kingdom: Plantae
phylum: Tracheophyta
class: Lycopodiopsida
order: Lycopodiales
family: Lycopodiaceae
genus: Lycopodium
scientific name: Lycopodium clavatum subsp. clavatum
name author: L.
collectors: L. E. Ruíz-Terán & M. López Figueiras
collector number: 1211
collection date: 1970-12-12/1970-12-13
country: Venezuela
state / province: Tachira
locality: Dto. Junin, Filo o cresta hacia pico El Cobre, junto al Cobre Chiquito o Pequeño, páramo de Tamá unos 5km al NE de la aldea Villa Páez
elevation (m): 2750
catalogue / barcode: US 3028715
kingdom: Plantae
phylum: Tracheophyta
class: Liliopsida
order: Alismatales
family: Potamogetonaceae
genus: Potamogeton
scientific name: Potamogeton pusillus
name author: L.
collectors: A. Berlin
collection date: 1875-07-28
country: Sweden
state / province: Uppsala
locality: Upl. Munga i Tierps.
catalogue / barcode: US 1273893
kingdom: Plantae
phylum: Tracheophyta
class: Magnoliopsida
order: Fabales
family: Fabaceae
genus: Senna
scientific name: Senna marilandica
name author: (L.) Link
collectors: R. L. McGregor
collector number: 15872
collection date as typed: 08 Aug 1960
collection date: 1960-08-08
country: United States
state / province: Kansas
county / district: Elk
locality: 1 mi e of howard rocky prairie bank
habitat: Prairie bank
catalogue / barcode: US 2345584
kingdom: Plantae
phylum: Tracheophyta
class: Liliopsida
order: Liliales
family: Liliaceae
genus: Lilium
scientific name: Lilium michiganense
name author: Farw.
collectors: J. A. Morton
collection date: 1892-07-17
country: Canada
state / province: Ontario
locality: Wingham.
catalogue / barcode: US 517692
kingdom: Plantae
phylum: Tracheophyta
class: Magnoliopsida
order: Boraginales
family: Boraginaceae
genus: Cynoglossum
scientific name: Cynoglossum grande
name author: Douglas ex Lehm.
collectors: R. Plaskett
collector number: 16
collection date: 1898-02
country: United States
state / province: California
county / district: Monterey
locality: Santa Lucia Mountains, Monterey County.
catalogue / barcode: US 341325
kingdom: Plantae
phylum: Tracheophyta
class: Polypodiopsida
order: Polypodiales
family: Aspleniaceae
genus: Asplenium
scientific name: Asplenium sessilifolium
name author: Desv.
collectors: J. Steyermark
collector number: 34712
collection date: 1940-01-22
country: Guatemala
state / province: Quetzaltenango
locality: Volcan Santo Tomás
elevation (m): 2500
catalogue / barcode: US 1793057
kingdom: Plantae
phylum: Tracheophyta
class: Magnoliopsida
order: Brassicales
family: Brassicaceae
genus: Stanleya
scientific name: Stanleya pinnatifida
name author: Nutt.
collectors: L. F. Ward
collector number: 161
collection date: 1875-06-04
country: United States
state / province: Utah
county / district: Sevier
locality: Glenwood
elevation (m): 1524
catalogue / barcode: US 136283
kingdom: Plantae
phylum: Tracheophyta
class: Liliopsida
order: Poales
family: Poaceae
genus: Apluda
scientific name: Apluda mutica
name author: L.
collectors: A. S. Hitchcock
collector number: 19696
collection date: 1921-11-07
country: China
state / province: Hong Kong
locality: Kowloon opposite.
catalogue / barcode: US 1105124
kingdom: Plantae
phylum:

========================

Short task.
Rewrite the lines between the one holding "catalogue / barcode: US 1273893" and the one holding "collector number: 15872", inclusive, changing "name author" to "authority" and leaving everything else unchanged.

Response to the exercise.
catalogue / barcode: US 1273893
kingdom: Plantae
phylum: Tracheophyta
class: Magnoliopsida
order: Fabales
family: Fabaceae
genus: Senna
scientific name: Senna marilandica
authority: (L.) Link
collectors: R. L. McGregor
collector number: 15872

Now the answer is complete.